Foi numa manhã indecisa que a dor atravessou a sala e sentou-se na poltrona. De fala em pausas, chorou. Contou-me de quando era pequena, do silêncio dos girassóis em dia de chuva e da dificuldade em ter alguém por companhia. Ninguém gosta da dor. Ninguém gosta de sentir dor. Mas ela existe e chega assim, sem que ninguém se dê conta. Chega devagar e instala-se. Disse-me que havia percorrido quilômetros até chegar aqui. Havia atravessado salas de jantares barulhentos, quartos vazios, vasos sem flores, ruas em dia de passeata. Contou-me que andara nas costas daquele senhor de casaco largo, nas lentes da mulher que tenta ler algo dentro do ônibus, nas pupilas da criança que observa pela janela o dia correr atrás de uma bola, no choro silencioso da mãe, na tinta da caneta que tinge as páginas de um diário, no lenço preto que esconde a falta de cabelos. A ouvi, apenas isso. Ouvi o eco de um riso que há tempos se perdeu. Ouvi os inúmeros passos dados em busca de cura. Ouvi o medo chorar de medo da morte. Ouvi um coração batendo como batem as asas do pássaro que se joga em direção ao vazio azul do céu. Ouvi a tristeza de estar só e o desejo de ser abraçada.
Um dia, precisamos abrir mão da esperança de que nosso passado pudesse ter sido diferente. De que nossos pais pudessem ter agido conosco de outro modo. De que eles pudessem nos amar do jeito que esperávamos ser amados. De que nossa escolha amorosa realmente fosse a certa. Precisamos desistir de querer mudar o que ficou para trás. Desistir de lutar contra a memória das coisas que fizemos ou deixamos de fazer. Desistir das lembranças que machucam e não deixam a alma cicatrizar. Desistir de querer o impossível. A vida anda, mesmo que não percebamos. Nos carrega para o dia seguinte. Nos empurra para um passo a mais. E de repente, lá se foram 30, 40, 80 anos.
Um dia, nos damos conta de que precisamos nos perdoar. Nos perdoar de ter sentido raiva quando alguém querido morreu. Nos perdoar por esperarmos uma vida inteira por um eu te amo que nunca chegou. Nos perdoar de nunca ter dito eu te amo e agora ser tarde demais. Nos perdoar pela criança que fomos, pelo adolescente que fomos, pelo adulto que nos tornamos. Nos perdoar de ter mentido, traído, fugido, brigado. Nos perdoar de ter batido no filho quando ele chorava e não sabíamos o que fazer.

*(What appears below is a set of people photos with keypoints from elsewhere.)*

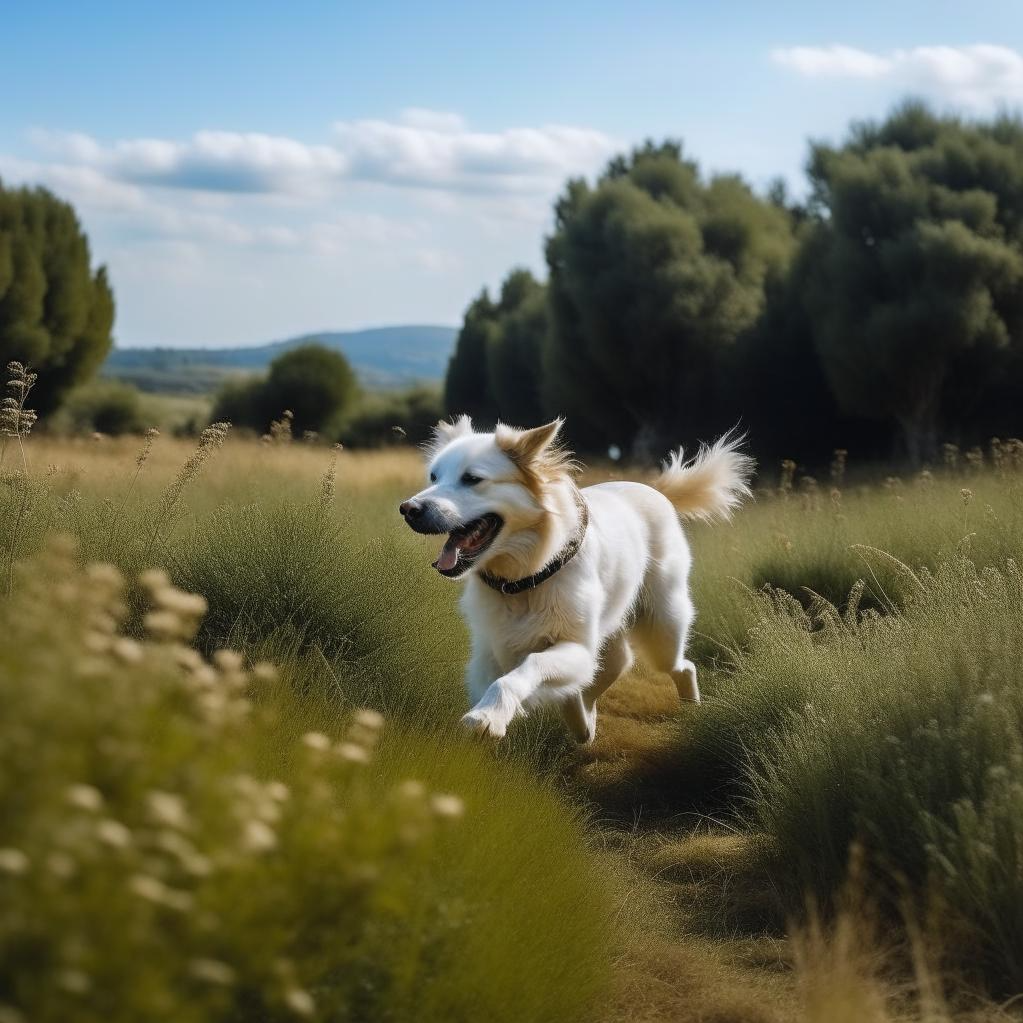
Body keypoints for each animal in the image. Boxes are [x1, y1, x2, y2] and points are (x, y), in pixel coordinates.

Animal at [398, 417, 752, 744]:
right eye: (433, 476)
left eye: (472, 479)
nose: (408, 509)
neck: (522, 581)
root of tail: (655, 489)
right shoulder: (489, 651)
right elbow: (508, 679)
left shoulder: (577, 647)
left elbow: (526, 669)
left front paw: (487, 716)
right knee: (612, 669)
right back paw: (584, 727)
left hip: (662, 627)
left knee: (682, 666)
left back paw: (690, 708)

Nos perdoar de não ter beijado uma vez mais antes da partida. Nos perdoar de não termos nos cuidado e hoje nosso corpo adoeceu. Nos perdoar por nunca termos realizado alguns sonhos e que agora ficaram distantes demais.

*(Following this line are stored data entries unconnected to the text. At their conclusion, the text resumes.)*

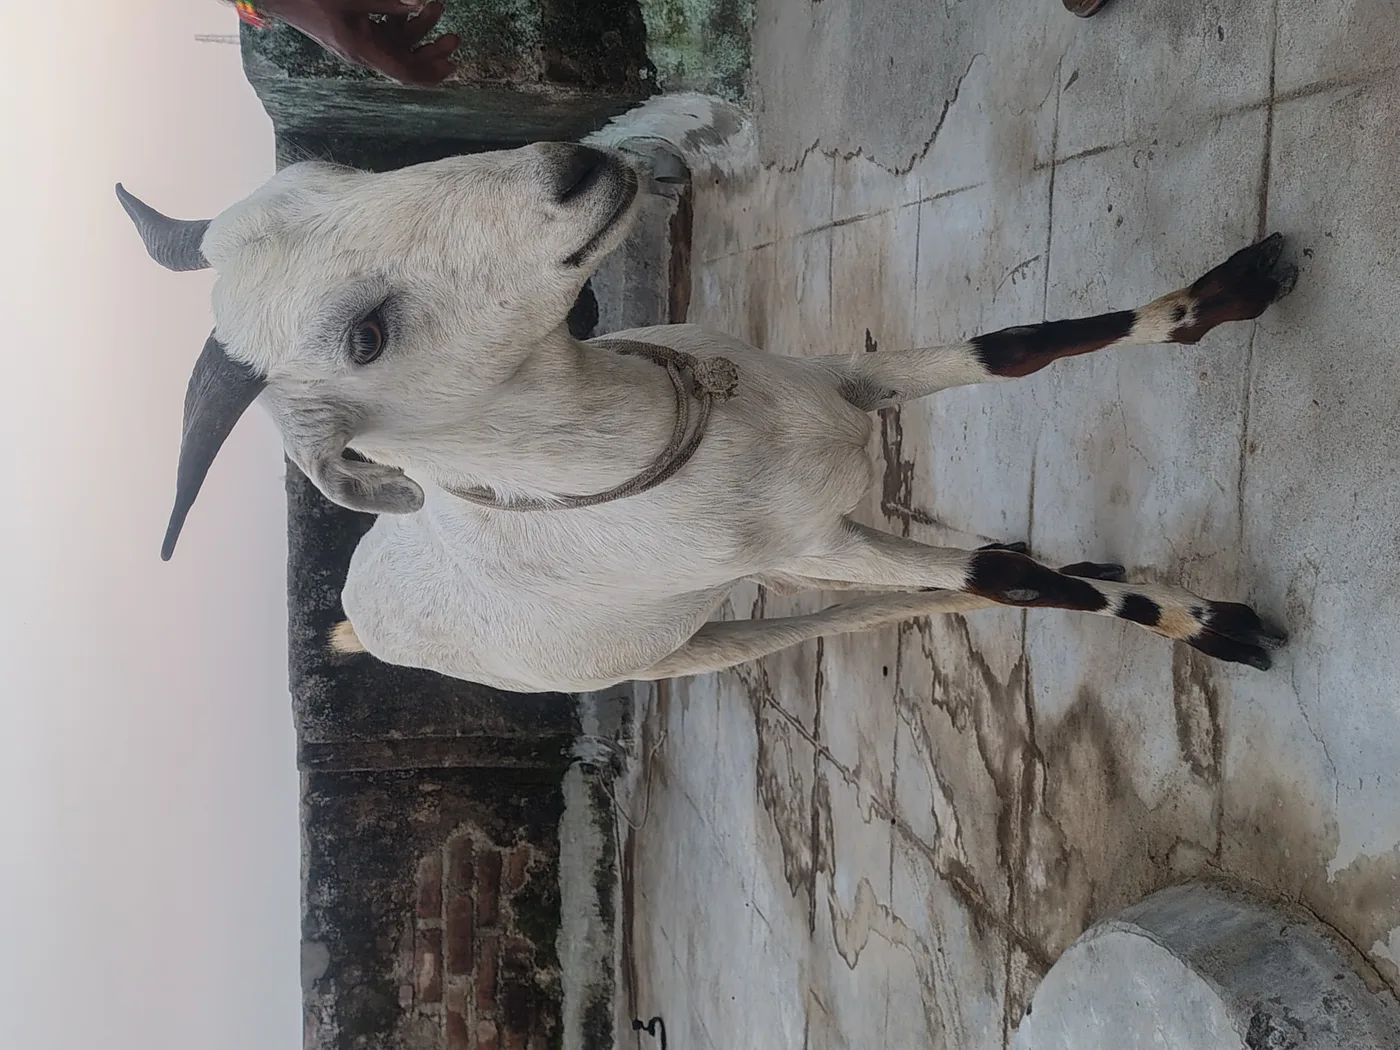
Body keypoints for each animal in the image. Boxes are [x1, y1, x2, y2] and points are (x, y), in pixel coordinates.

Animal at [118, 107, 1296, 694]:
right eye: (364, 335)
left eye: (338, 171)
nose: (573, 168)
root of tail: (356, 621)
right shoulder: (813, 537)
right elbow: (1012, 582)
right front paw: (1216, 627)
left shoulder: (841, 386)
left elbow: (1014, 348)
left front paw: (1225, 293)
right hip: (688, 644)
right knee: (883, 607)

Às vezes achamos que não sentimos mais culpas, que esquecemos as situações e pessoas que nos feriram. Então uma leve batida na porta anuncia a chegada da dor. Ela chega travestida de tristeza, melancolia, cansaço, angústia, solidão. Não a reconhecemos de imediato, porque perdemos a conexão conosco mesmos.
Nessas horas lembro de Mário Quintana “não importa que a tenham demolido. A gente continua morando na velha casa em que nascemos”. E um dia, a casa cai. E é preciso perdoar-se disso também.